• _Task instructions_
Restate all the data word for word and omit the pictures.

════

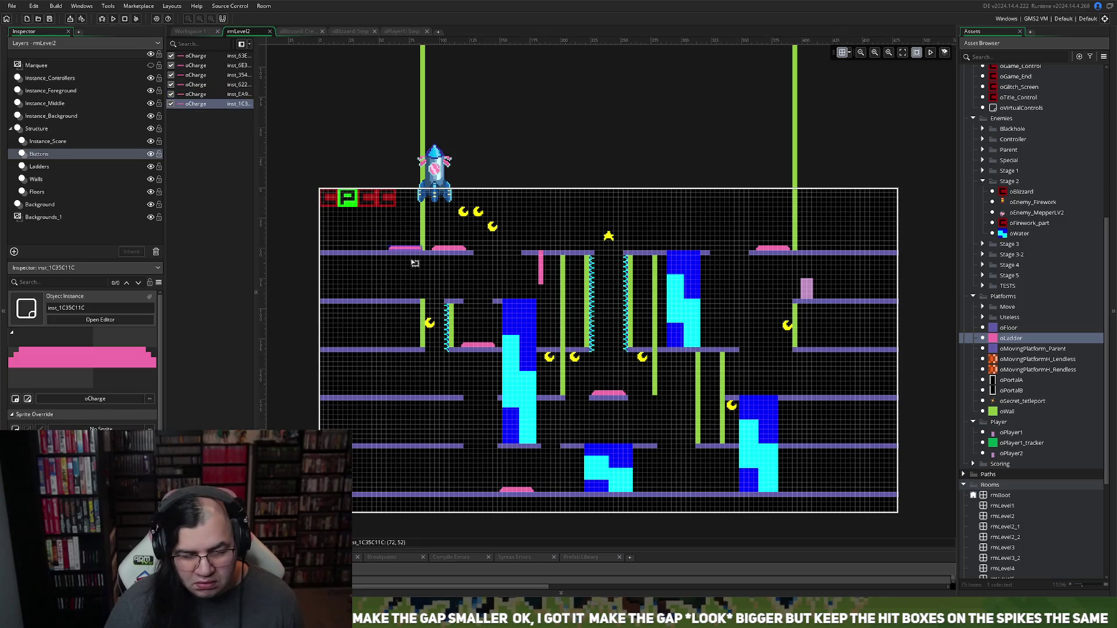
mouse_move(414, 263)
mouse_down()
mouse_move(794, 448)
mouse_move(811, 449)
mouse_move(808, 422)
mouse_move(803, 446)
mouse_up()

════

• _Expected answer_
mouse_move(414, 263)
mouse_down()
mouse_move(794, 448)
mouse_move(811, 449)
mouse_move(808, 422)
mouse_move(803, 446)
mouse_up()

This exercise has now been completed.